_Your instructions_
Please copy, without any change, the lines from the line containing "जाये उत्तानपादस्य सुनीतिः सुरुचिस्तयोः ।" through the end of the entries.

[Rendered images with their source text]
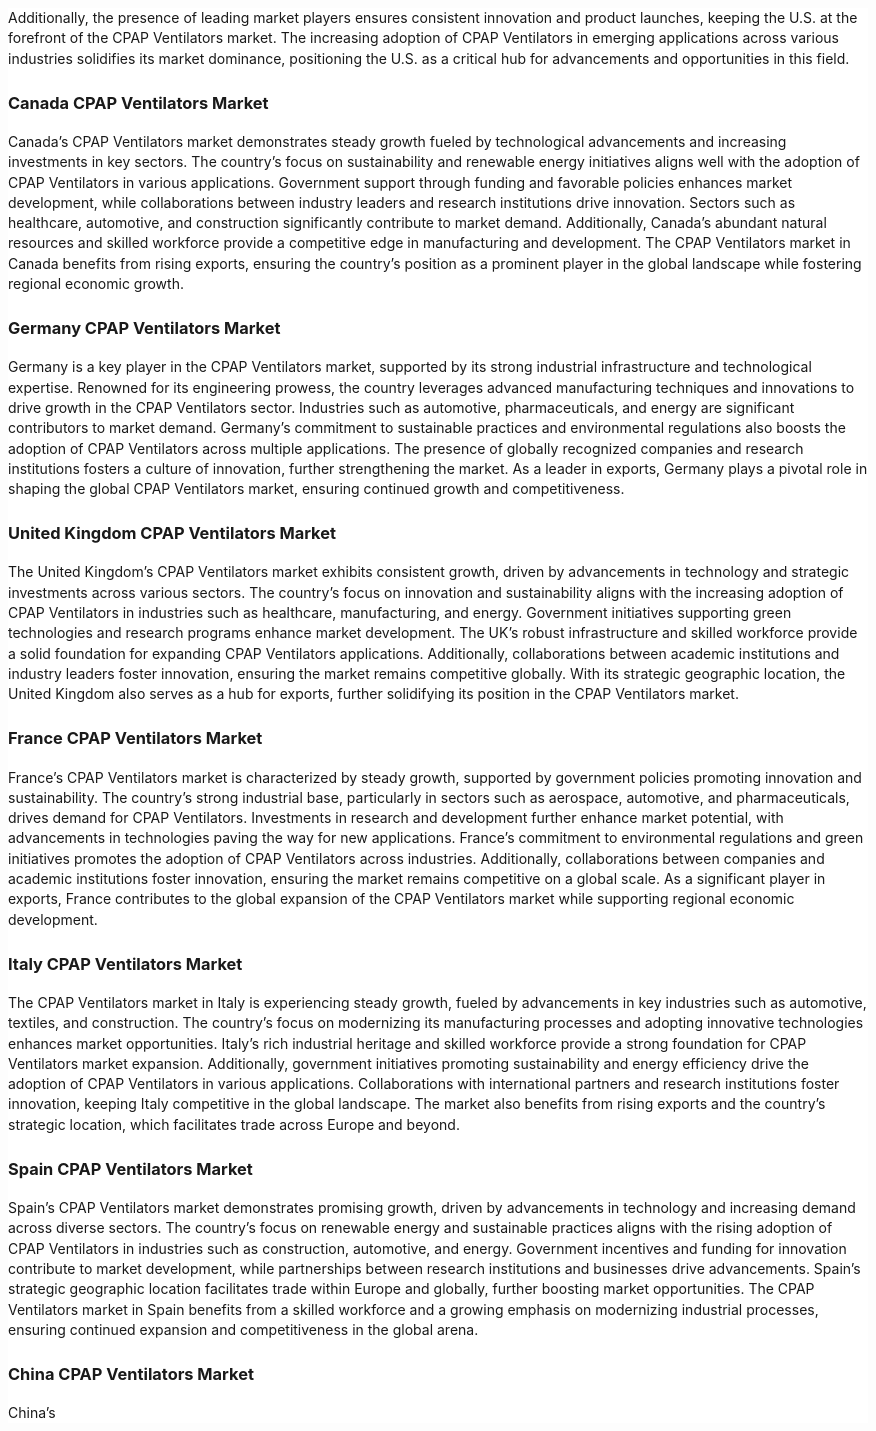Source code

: Additionally, the presence of leading market players ensures consistent innovation and product launches, keeping the U.S. at the forefront of the CPAP Ventilators market. The increasing adoption of CPAP Ventilators in emerging applications across various industries solidifies its market dominance, positioning the U.S. as a critical hub for advancements and opportunities in this field.</p><h3>Canada CPAP Ventilators Market</h3><p>Canada&rsquo;s CPAP Ventilators market demonstrates steady growth fueled by technological advancements and increasing investments in key sectors. The country&rsquo;s focus on sustainability and renewable energy initiatives aligns well with the adoption of CPAP Ventilators in various applications. Government support through funding and favorable policies enhances market development, while collaborations between industry leaders and research institutions drive innovation. Sectors such as healthcare, automotive, and construction significantly contribute to market demand. Additionally, Canada&rsquo;s abundant natural resources and skilled workforce provide a competitive edge in manufacturing and development. The CPAP Ventilators market in Canada benefits from rising exports, ensuring the country&rsquo;s position as a prominent player in the global landscape while fostering regional economic growth.</p><h3>Germany CPAP Ventilators Market</h3><p>Germany is a key player in the CPAP Ventilators market, supported by its strong industrial infrastructure and technological expertise. Renowned for its engineering prowess, the country leverages advanced manufacturing techniques and innovations to drive growth in the CPAP Ventilators sector. Industries such as automotive, pharmaceuticals, and energy are significant contributors to market demand. Germany&rsquo;s commitment to sustainable practices and environmental regulations also boosts the adoption of CPAP Ventilators across multiple applications. The presence of globally recognized companies and research institutions fosters a culture of innovation, further strengthening the market. As a leader in exports, Germany plays a pivotal role in shaping the global CPAP Ventilators market, ensuring continued growth and competitiveness.</p><h3>United Kingdom CPAP Ventilators Market</h3><p>The United Kingdom&rsquo;s CPAP Ventilators market exhibits consistent growth, driven by advancements in technology and strategic investments across various sectors. The country&rsquo;s focus on innovation and sustainability aligns with the increasing adoption of CPAP Ventilators in industries such as healthcare, manufacturing, and energy. Government initiatives supporting green technologies and research programs enhance market development. The UK&rsquo;s robust infrastructure and skilled workforce provide a solid foundation for expanding CPAP Ventilators applications. Additionally, collaborations between academic institutions and industry leaders foster innovation, ensuring the market remains competitive globally. With its strategic geographic location, the United Kingdom also serves as a hub for exports, further solidifying its position in the CPAP Ventilators market.</p><h3>France CPAP Ventilators Market</h3><p>France&rsquo;s CPAP Ventilators market is characterized by steady growth, supported by government policies promoting innovation and sustainability. The country&rsquo;s strong industrial base, particularly in sectors such as aerospace, automotive, and pharmaceuticals, drives demand for CPAP Ventilators. Investments in research and development further enhance market potential, with advancements in technologies paving the way for new applications. France&rsquo;s commitment to environmental regulations and green initiatives promotes the adoption of CPAP Ventilators across industries. Additionally, collaborations between companies and academic institutions foster innovation, ensuring the market remains competitive on a global scale. As a significant player in exports, France contributes to the global expansion of the CPAP Ventilators market while supporting regional economic development.</p><h3>Italy CPAP Ventilators Market</h3><p>The CPAP Ventilators market in Italy is experiencing steady growth, fueled by advancements in key industries such as automotive, textiles, and construction. The country&rsquo;s focus on modernizing its manufacturing processes and adopting innovative technologies enhances market opportunities. Italy&rsquo;s rich industrial heritage and skilled workforce provide a strong foundation for CPAP Ventilators market expansion. Additionally, government initiatives promoting sustainability and energy efficiency drive the adoption of CPAP Ventilators in various applications. Collaborations with international partners and research institutions foster innovation, keeping Italy competitive in the global landscape. The market also benefits from rising exports and the country&rsquo;s strategic location, which facilitates trade across Europe and beyond.</p><h3>Spain CPAP Ventilators Market</h3><p>Spain&rsquo;s CPAP Ventilators market demonstrates promising growth, driven by advancements in technology and increasing demand across diverse sectors. The country&rsquo;s focus on renewable energy and sustainable practices aligns with the rising adoption of CPAP Ventilators in industries such as construction, automotive, and energy. Government incentives and funding for innovation contribute to market development, while partnerships between research institutions and businesses drive advancements. Spain&rsquo;s strategic geographic location facilitates trade within Europe and globally, further boosting market opportunities. The CPAP Ventilators market in Spain benefits from a skilled workforce and a growing emphasis on modernizing industrial processes, ensuring continued expansion and competitiveness in the global arena.</p><h3>China CPAP Ventilators Market</h3><p>China&rsquo;s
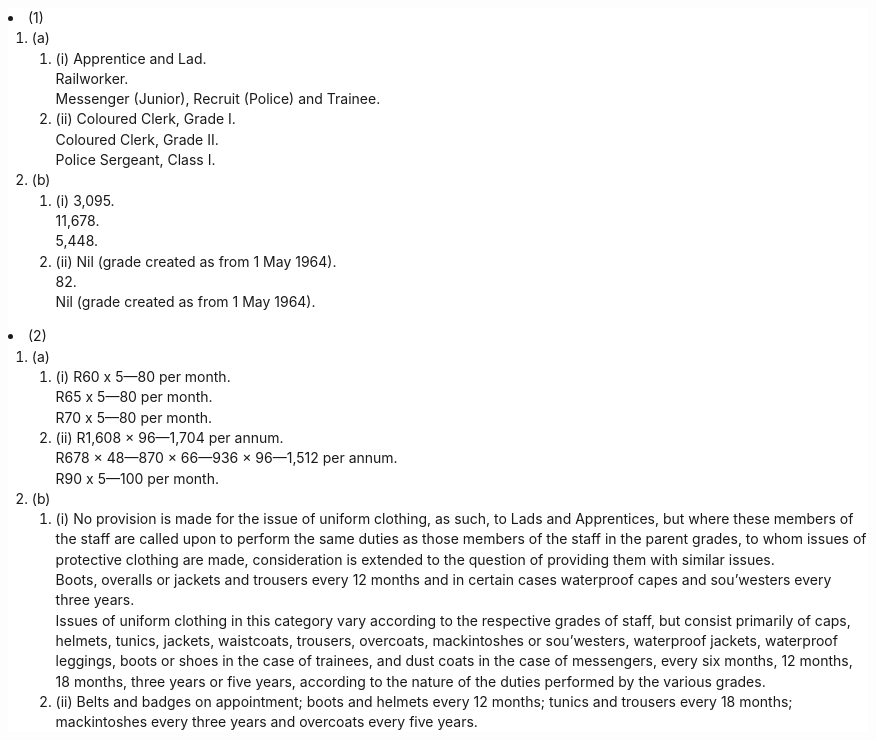 <li>(1)

<ol>

<li>(a)

<ol>

<li>(i) Apprentice and Lad.<br/>Railworker.<br/>Messenger (Junior), Recruit (Police) and Trainee.</li>

<li>(ii) Coloured Clerk, Grade I.<br/>Coloured Clerk, Grade II.<br/>Police Sergeant, Class I.</li>

</ol></li>

<li>(b)

<ol>

<li>(i) 3,095.<br/>11,678.<br/>5,448.</li>

<li>(ii) Nil (grade created as from 1 May 1964).<br/>82.<br/>Nil (grade created as from 1 May 1964).</li>

</ol></li></ol></li>

<li>(2)

<ol>

<li>(a)

<ol>

<li>(i) R60 x 5&#x2014;80 per month.<br/>R65 x 5&#x2014;80 per month.<br/>R70 x 5&#x2014;80 per month.</li>

<li>(ii) R1,608 &#x00D7; 96&#x2014;1,704 per annum.<br/>R678 &#x00D7; 48&#x2014;870 &#x00D7; 66&#x2014;936 &#x00D7; 96&#x2014;1,512 per annum.<br/>R90 x 5&#x2014;100 per month.</li>

</ol></li>

<li>(b)

<ol>

<li>(i) No provision is made for the issue of uniform clothing, as such, to Lads and Apprentices, but where these members of the staff are called upon to perform the same duties as those members of the staff in the parent grades, to whom issues of protective clothing are made, consideration is extended to the question of providing them with similar issues.<br/>Boots, overalls or jackets and trousers every 12 months and in certain cases waterproof capes and sou&#x2019;westers every three years.<br/>Issues of uniform clothing in this category vary according to the respective grades of staff, but consist primarily of caps, helmets, tunics, jackets, waistcoats, trousers, overcoats, mackintoshes or sou&#x2019;westers, waterproof jackets, waterproof leggings, boots or shoes in the case of trainees, and dust coats in the case of messengers, every six months, 12 months, 18 months, three years or five years, according to the nature of the duties performed by the various grades.</li>

<li>(ii) Belts and badges on appointment; boots and helmets every 12 months; tunics and trousers every 18 months; mackintoshes every three years and overcoats every five years.</li>

</ol></li>
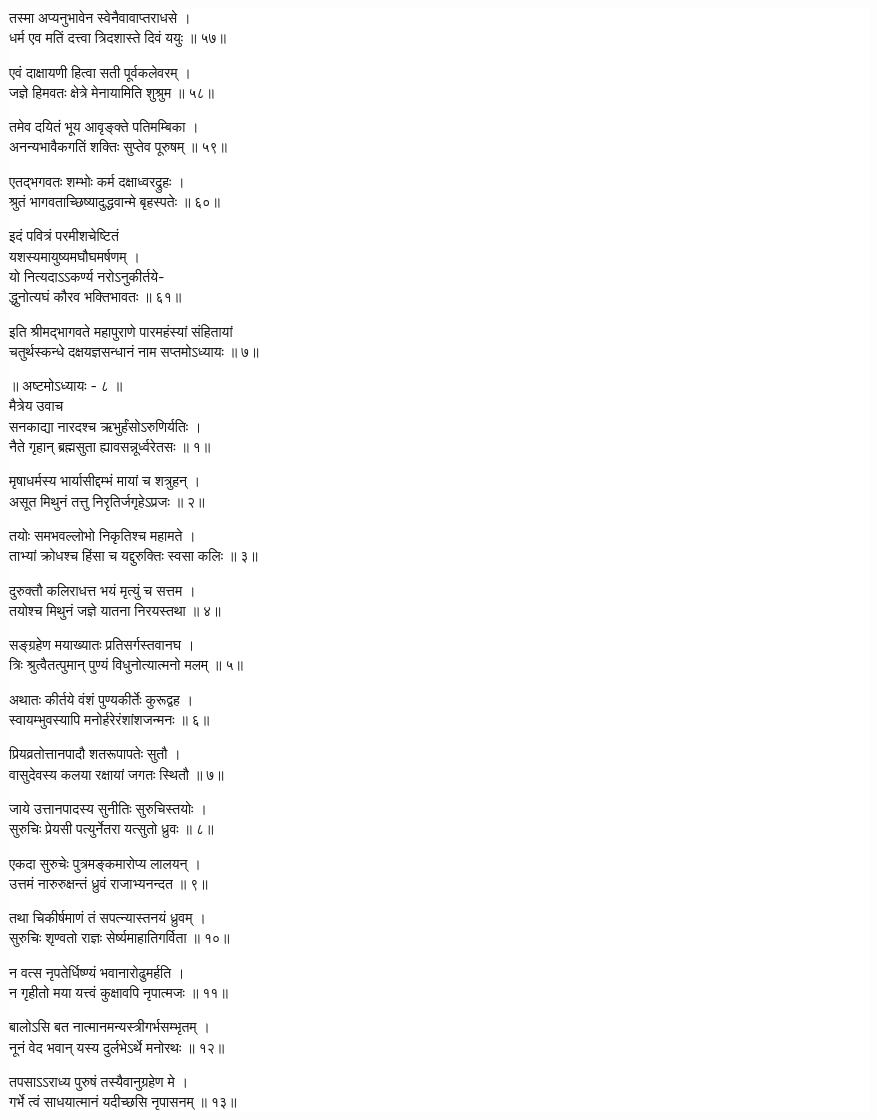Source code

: तस्मा अप्यनुभावेन स्वेनैवावाप्तराधसे ।  
धर्म एव मतिं दत्त्वा त्रिदशास्ते दिवं ययुः ॥ ५७॥  
  
एवं दाक्षायणी हित्वा सती पूर्वकलेवरम् ।  
जज्ञे हिमवतः क्षेत्रे मेनायामिति शुश्रुम ॥ ५८॥  
  
तमेव दयितं भूय आवृङ्क्ते पतिमम्बिका ।  
अनन्यभावैकगतिं शक्तिः सुप्तेव पूरुषम् ॥ ५९॥  
  
एतद्भगवतः शम्भोः कर्म दक्षाध्वरद्रुहः ।  
श्रुतं भागवताच्छिष्यादुद्धवान्मे बृहस्पतेः ॥ ६०॥  
  
इदं पवित्रं परमीशचेष्टितं   
यशस्यमायुष्यमघौघमर्षणम् ।  
यो नित्यदाऽऽकर्ण्य नरोऽनुकीर्तये-  
द्धुनोत्यघं कौरव भक्तिभावतः ॥ ६१॥  
  
इति श्रीमद्भागवते महापुराणे पारमहंस्यां संहितायां   
चतुर्थस्कन्धे दक्षयज्ञसन्धानं नाम सप्तमोऽध्यायः ॥ ७॥  
  
  
॥ अष्टमोऽध्यायः - ८ ॥  
मैत्रेय उवाच  
सनकाद्या नारदश्च ऋभुर्हंसोऽरुणिर्यतिः ।  
नैते गृहान् ब्रह्मसुता ह्यावसन्नूर्ध्वरेतसः ॥ १॥  
  
मृषाधर्मस्य भार्यासीद्दम्भं मायां च शत्रुहन् ।  
असूत मिथुनं तत्तु निरृतिर्जगृहेऽप्रजः ॥ २॥  
  
तयोः समभवल्लोभो निकृतिश्च महामते ।  
ताभ्यां क्रोधश्च हिंसा च यद्दुरुक्तिः स्वसा कलिः ॥ ३॥  
  
दुरुक्तौ कलिराधत्त भयं मृत्युं च सत्तम ।  
तयोश्च मिथुनं जज्ञे यातना निरयस्तथा ॥ ४॥  
  
सङ्ग्रहेण मयाख्यातः प्रतिसर्गस्तवानघ ।  
त्रिः श्रुत्वैतत्पुमान् पुण्यं विधुनोत्यात्मनो मलम् ॥ ५॥  
  
अथातः कीर्तये वंशं पुण्यकीर्तेः कुरूद्वह ।  
स्वायम्भुवस्यापि मनोर्हरेरंशांशजन्मनः ॥ ६॥  
  
प्रियव्रतोत्तानपादौ शतरूपापतेः सुतौ ।  
वासुदेवस्य कलया रक्षायां जगतः स्थितौ ॥ ७॥  
  
जाये उत्तानपादस्य सुनीतिः सुरुचिस्तयोः ।  
सुरुचिः प्रेयसी पत्युर्नेतरा यत्सुतो ध्रुवः ॥ ८॥  
  
एकदा सुरुचेः पुत्रमङ्कमारोप्य लालयन् ।  
उत्तमं नारुरुक्षन्तं ध्रुवं राजाभ्यनन्दत ॥ ९॥  
  
तथा चिकीर्षमाणं तं सपत्न्यास्तनयं ध्रुवम् ।  
सुरुचिः शृण्वतो राज्ञः सेर्ष्यमाहातिगर्विता ॥ १०॥  
  
न वत्स नृपतेर्धिष्ण्यं भवानारोढुमर्हति ।  
न गृहीतो मया यत्त्वं कुक्षावपि नृपात्मजः ॥ ११॥  
  
बालोऽसि बत नात्मानमन्यस्त्रीगर्भसम्भृतम् ।  
नूनं वेद भवान् यस्य दुर्लभेऽर्थे मनोरथः ॥ १२॥  
  
तपसाऽऽराध्य पुरुषं तस्यैवानुग्रहेण मे ।  
गर्भे त्वं साधयात्मानं यदीच्छसि नृपासनम् ॥ १३॥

_Answer_
जाये उत्तानपादस्य सुनीतिः सुरुचिस्तयोः ।  
सुरुचिः प्रेयसी पत्युर्नेतरा यत्सुतो ध्रुवः ॥ ८॥  
  
एकदा सुरुचेः पुत्रमङ्कमारोप्य लालयन् ।  
उत्तमं नारुरुक्षन्तं ध्रुवं राजाभ्यनन्दत ॥ ९॥  
  
तथा चिकीर्षमाणं तं सपत्न्यास्तनयं ध्रुवम् ।  
सुरुचिः शृण्वतो राज्ञः सेर्ष्यमाहातिगर्विता ॥ १०॥  
  
न वत्स नृपतेर्धिष्ण्यं भवानारोढुमर्हति ।  
न गृहीतो मया यत्त्वं कुक्षावपि नृपात्मजः ॥ ११॥  
  
बालोऽसि बत नात्मानमन्यस्त्रीगर्भसम्भृतम् ।  
नूनं वेद भवान् यस्य दुर्लभेऽर्थे मनोरथः ॥ १२॥  
  
तपसाऽऽराध्य पुरुषं तस्यैवानुग्रहेण मे ।  
गर्भे त्वं साधयात्मानं यदीच्छसि नृपासनम् ॥ १३॥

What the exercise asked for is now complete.